--- START ---

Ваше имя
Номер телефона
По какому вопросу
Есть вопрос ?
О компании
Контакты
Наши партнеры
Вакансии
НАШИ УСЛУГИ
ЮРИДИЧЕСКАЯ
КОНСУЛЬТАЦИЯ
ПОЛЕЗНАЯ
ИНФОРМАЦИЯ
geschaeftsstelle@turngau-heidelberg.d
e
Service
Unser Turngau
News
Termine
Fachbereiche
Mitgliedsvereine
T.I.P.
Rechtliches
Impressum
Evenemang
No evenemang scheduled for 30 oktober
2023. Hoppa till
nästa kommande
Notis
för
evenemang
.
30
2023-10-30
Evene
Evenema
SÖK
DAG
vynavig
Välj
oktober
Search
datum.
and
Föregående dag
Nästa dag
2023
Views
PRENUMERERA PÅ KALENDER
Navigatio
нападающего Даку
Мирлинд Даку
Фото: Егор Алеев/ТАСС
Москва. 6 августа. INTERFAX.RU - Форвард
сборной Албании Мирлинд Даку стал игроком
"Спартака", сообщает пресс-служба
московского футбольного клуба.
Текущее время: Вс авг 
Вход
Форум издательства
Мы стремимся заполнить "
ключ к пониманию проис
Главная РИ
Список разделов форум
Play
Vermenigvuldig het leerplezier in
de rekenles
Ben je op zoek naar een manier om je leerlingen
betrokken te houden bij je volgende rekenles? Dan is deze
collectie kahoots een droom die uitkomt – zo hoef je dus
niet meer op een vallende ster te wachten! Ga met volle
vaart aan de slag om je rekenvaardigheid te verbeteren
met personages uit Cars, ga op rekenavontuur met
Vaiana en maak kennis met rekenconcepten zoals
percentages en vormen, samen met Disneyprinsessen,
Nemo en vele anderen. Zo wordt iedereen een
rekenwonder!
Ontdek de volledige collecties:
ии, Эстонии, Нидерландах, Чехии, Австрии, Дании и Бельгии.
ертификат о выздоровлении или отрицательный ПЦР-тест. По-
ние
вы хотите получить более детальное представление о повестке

--- END ---

WHAT IS BEING ASKED - Please show the lines of the material that contain the string "oktober".

RESPONSE AREA -
No evenemang scheduled for 30 oktober
oktober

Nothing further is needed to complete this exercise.